Instructions Form with Respect to
Offer to Purchase for Cash
Up to 10,000,000 Shares of Common Stock
of
Five Star Quality Care, Inc.
at
$3.00 Net Per Share
by
ABP Acquisition LLC
a wholly owned subsidiary of
ABP Trust

        The undersigned acknowledge(s) receipt of your letter and the enclosed Offer to Purchase dated October 6, 2016 and the related Letter of Transmittal (collectively, as each may be amended or supplemented from time to time, the "Offer"), in connection with the offer by ABP Acquisition LLC, a Maryland limited liability company ("Purchaser"), to purchase up to 10,000,000 shares of common stock, par value $.01 per share ("Shares"), of Five Star Quality Care, Inc., a Maryland corporation ("FVE"), for $3.00 per Share, net to the seller in cash, without interest and less required withholding taxes, upon the terms and subject to the conditions set forth in the Offer.

        As of October 4, 2016, there were 49,519,051 outstanding Shares. Purchaser is a wholly owned subsidiary of ABP Trust, a Maryland statutory trust ("ABP Trust"), owned by Barry M. Portnoy (a managing director of FVE) and Adam D. Portnoy. ABP Trust is the controlling stockholder of The RMR Group Inc., a Maryland corporation ("RMR Inc."), whose shares of class A common stock are listed on The NASDAQ Stock Market LLC. RMR Inc. is the managing member of The RMR Group LLC, a Maryland limited liability company ("RMR LLC"), which provides management services to FVE. ABP Trust owns, directly and indirectly, an approximate 51.8% economic interest in RMR LLC.

        If more than 10,000,000 Shares are properly tendered and not withdrawn, Purchaser will purchase Shares properly tendered and not withdrawn on a pro rata basis with adjustments to avoid the purchase of fractional Shares.

        The undersigned hereby instruct(s) you to tender to Purchaser the number of Shares indicated below (or, if no number is indicated below, all Shares) held by you or your nominees for the account of the undersigned, upon the terms and subject to the conditions set forth in the Offer furnished to the undersigned. The undersigned understands and acknowledges that all questions as to the validity, form and eligibility (including time of receipt) and acceptance for payment of any tender of Shares made on my behalf will be determined by Purchaser in its sole discretion.

        The method of delivery of this Instruction Form is at the election and risk of the undersigned.

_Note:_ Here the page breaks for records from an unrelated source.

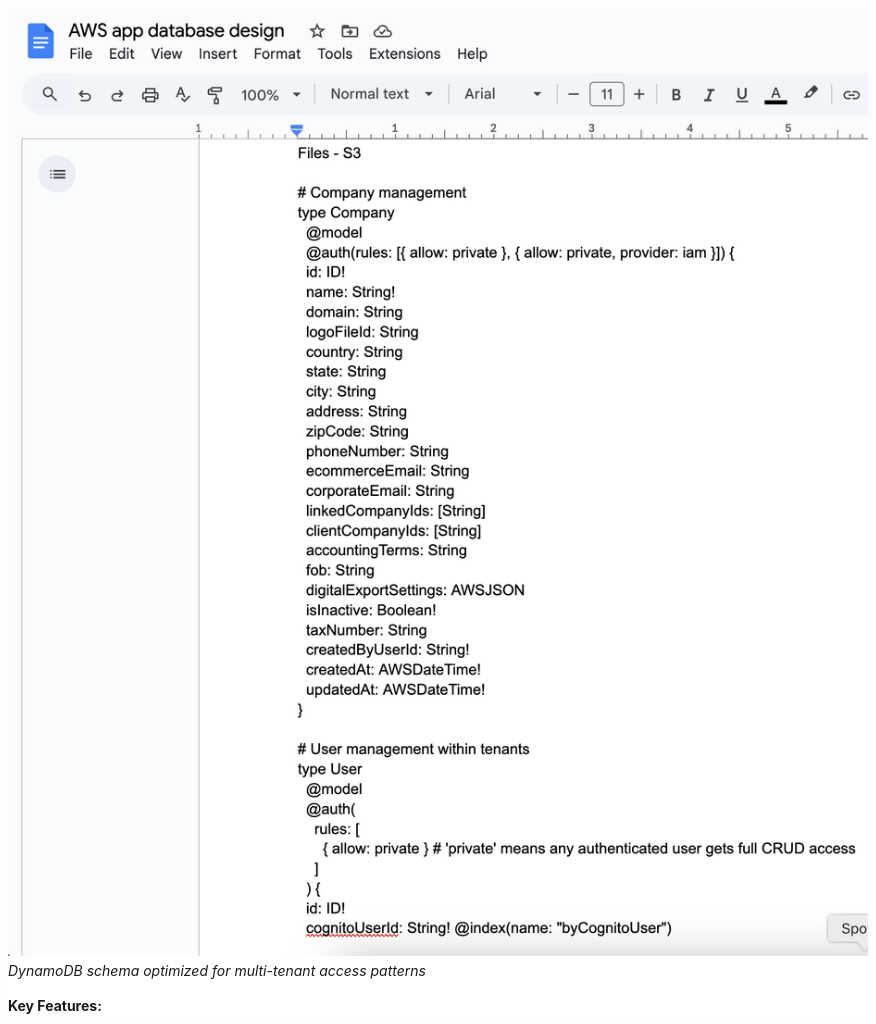 ![Database Schema](DB%20Design/DB%20Schema%20Example.png)
_DynamoDB schema optimized for multi-tenant access patterns_

**Key Features:**
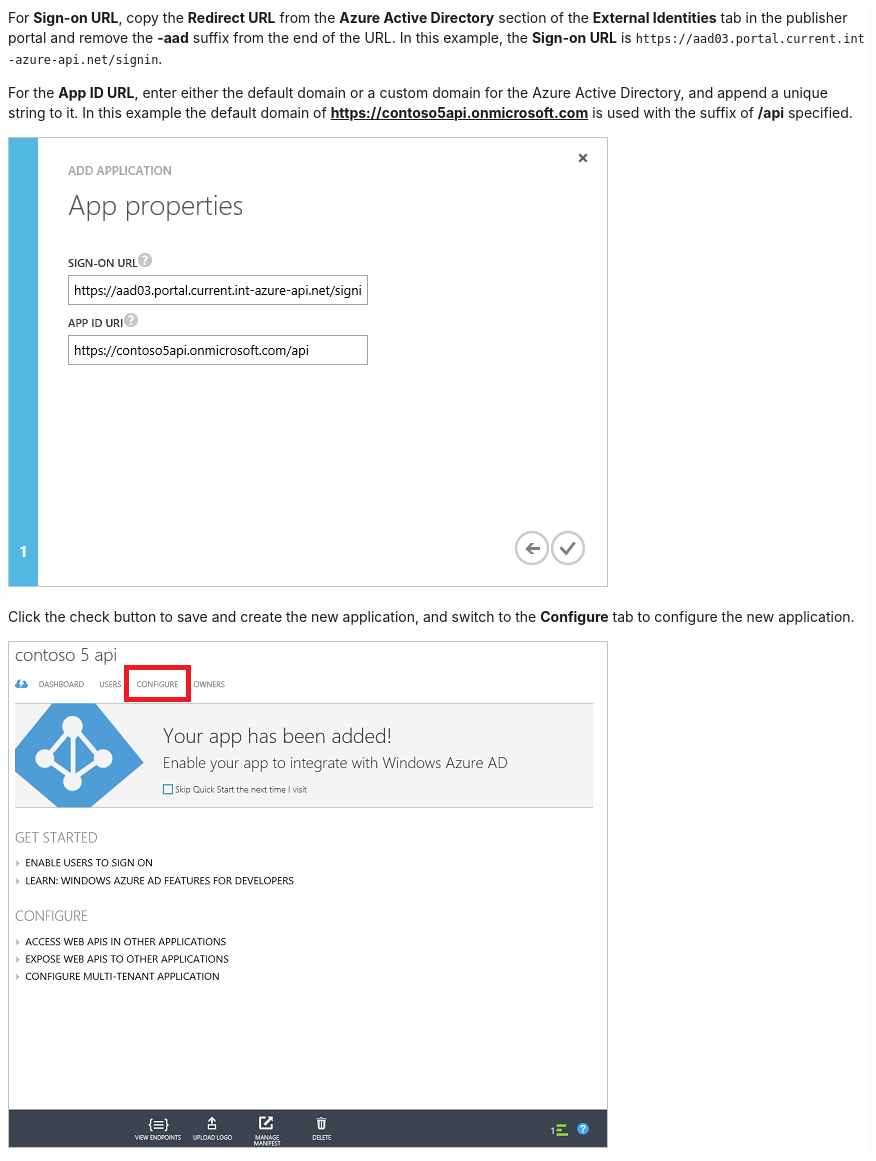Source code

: For **Sign-on URL**, copy the **Redirect URL** from the **Azure Active Directory** section of the **External Identities** tab in the publisher portal and remove the **-aad** suffix from the end of the URL. In this example, the **Sign-on URL** is `https://aad03.portal.current.int-azure-api.net/signin`. 

For the **App ID URL**, enter either the default domain or a custom domain for the Azure Active Directory, and append a unique string to it. In this example the default domain of **https://contoso5api.onmicrosoft.com** is used with the suffix of **/api** specified.

![New Azure Active Directory application properties](./media/api-management-howto-aad/api-management-new-aad-application-2.png)

Click the check button to save and create the new application, and switch  to the **Configure** tab to configure the new application.

![New Azure Active Directory application created](./media/api-management-howto-aad/api-management-new-aad-app-created.png)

This Instruction Form should be delivered in ample time to permit your Shares to be tendered prior to the expiration of the Offer.

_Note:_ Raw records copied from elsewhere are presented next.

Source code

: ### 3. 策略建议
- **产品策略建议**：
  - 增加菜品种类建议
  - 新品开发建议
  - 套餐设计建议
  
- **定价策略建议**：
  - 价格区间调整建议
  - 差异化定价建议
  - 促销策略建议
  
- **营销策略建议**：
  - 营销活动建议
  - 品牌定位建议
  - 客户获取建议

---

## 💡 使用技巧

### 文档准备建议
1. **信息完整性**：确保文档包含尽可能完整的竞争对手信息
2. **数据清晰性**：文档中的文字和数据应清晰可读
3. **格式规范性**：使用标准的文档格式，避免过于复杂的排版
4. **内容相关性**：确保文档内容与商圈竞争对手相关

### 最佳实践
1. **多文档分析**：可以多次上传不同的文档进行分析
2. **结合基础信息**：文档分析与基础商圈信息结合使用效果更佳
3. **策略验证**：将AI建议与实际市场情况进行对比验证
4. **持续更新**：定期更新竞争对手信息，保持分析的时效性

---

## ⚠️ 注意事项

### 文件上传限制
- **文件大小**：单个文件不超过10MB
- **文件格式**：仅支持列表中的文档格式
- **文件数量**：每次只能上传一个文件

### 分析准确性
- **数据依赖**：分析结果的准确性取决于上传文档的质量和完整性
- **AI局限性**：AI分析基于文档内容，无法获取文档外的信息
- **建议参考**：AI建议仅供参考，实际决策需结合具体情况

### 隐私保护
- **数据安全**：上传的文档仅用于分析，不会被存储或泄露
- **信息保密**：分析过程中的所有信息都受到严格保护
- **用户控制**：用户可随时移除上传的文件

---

THE OFFER AND WITHDRAWAL RIGHTS EXPIRE AT 12:00 MIDNIGHT, NEW YORK CITY TIME, ON THURSDAY, NOVEMBER 10, 2016, UNLESS THE OFFER IS EXTENDED


Number of Shares to be Tendered:   SIGN HERE

                                     Shares*

 

  

Signature(s)

Dated                                     

 

 

Name(s) (Please Print)

 

 

  

Address(es)

 

 

  

(Zip Code)

 

 

 

Area Code and Telephone Number

 

 

  

Taxpayer Identification or Social Security Number

*
Unless otherwise indicated, it will be assumed that all Shares held for the undersigned's account are to be tendered.